Der getreuen Dienerin gelang es wirklich, ungesehen von den Belagerern das Donauufer zu gewinnen, wo sie einen Kahn fand, der sie in Sicherheit bringen sollte. Aber die Feinde steiften auch im Tal umher. Schon hatte die Magd das Kind unter die Ruderbank gelegt und den Nachen von der Kette gelöst, da traf sie ein heimtückischer Pfeil aus dem Dunkeln, und zu Tode getroffen stürzte die treue Beschützerin des Knaben lautlos in den gurgelnden Strom. Das Schifflein aber trieb schaukelnd in die Strommitte hinaus und verschwand, mit den Wellen abwärts ziehend, im Dunkel der Nacht.

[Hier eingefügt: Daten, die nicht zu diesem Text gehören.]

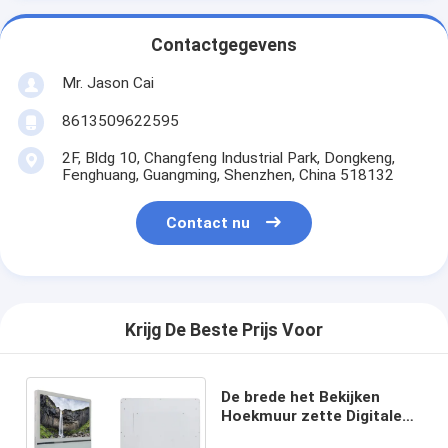
Contactgegevens
Mr. Jason Cai
8613509622595
2F, Bldg 10, Changfeng Industrial Park, Dongkeng,
Fenghuang, Guangming, Shenzhen, China 518132
Contact nu
Krijg De Beste Prijs Voor
De brede het Bekijken
Hoekmuur zette Digitale
Signage 21,5“ op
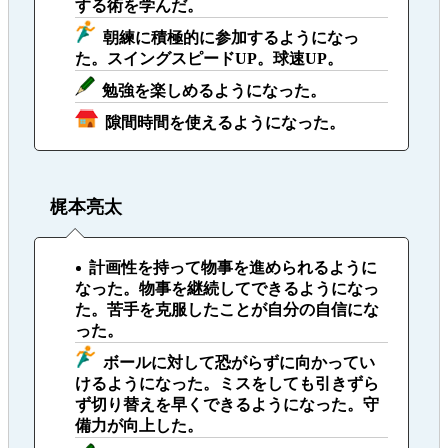
する術を学んだ。
朝練に積極的に参加するようになっ
た。スイングスピードUP。球速UP。
勉強を楽しめるようになった。
隙間時間を使えるようになった。
梶本亮太
計画性を持って物事を進められるように
なった。物事を継続してできるようになっ
た。苦手を克服したことが自分の自信にな
った。
ボールに対して恐がらずに向かってい
けるようになった。ミスをしても引きずら
ず切り替えを早くできるようになった。守
備力が向上した。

Eine Strecke unterhalb der Rannaburg, dort wo sich am Berghang das Schloß Haichenbach erhob, fand am anderen Morgen ein alter Fischer einen Kahn am Ufer angetrieben, in dem ein weinendes Kindlein lag. Der Alte hob das kleine Menschenwesen aus dem schwankenden Fahrzeug und brachte es in das Schloß Haichenbach, wo sich die Schloßfrau des armen Würmchens erbarmte. Sie zog es wie ihr eigenes Kind auf, es wuchs und gedieh prächtig. Auch der Burgherr fand sein Gefallen an dem fröhlichen Knaben. Er unterwies ihn in allen ritterlichen Tugenden und sandte ihn, als er herangewachsen war, an den fürstlichen Hof, damit er höfische Zucht und Sitten erlerne. Frühzeitig schon wurde der Jüngling zum Ritter geschlagen und kehrte mit den goldenen Sporen, dem Gürtel und dem Wehrgehänge in die väterliche Burg Haichenbach zurück. Niemand hatte bisher von seiner wahren Abstammung erfahren, und er selbst hielt sich für einen Sohn des Burgherrn von Haichenbach.
Inzwischen hatte sich in der Gegend das Gerücht verbreitet, daß bei der Zerstörung der Burg Rannariedl ungeheure Schätze verschüttet worden seien, die aber niemand heben könne, da ein grimmiger Burggeist die verborgenen Schätze bewache und jeden verscheuche, der es wage, nach diesen Reichtümern zu suchen. Mancher kühne Geselle, der sein Glück trotzdem versucht hatte, war nicht wieder zurückgekommen, der Burggeist hatte ihn unter Schutt und Mauertrümmern begraben.
Die Kunde von den geheimnisvollen Schützen auf der Rannaburg kam auch dem jungen Ritter auf Haichenbach zu Ohren und ließ ihn nicht mehr zur Ruhe kommen. Und so zog er denn eines Tages aus, um der Sache auf den Grund zu gehen.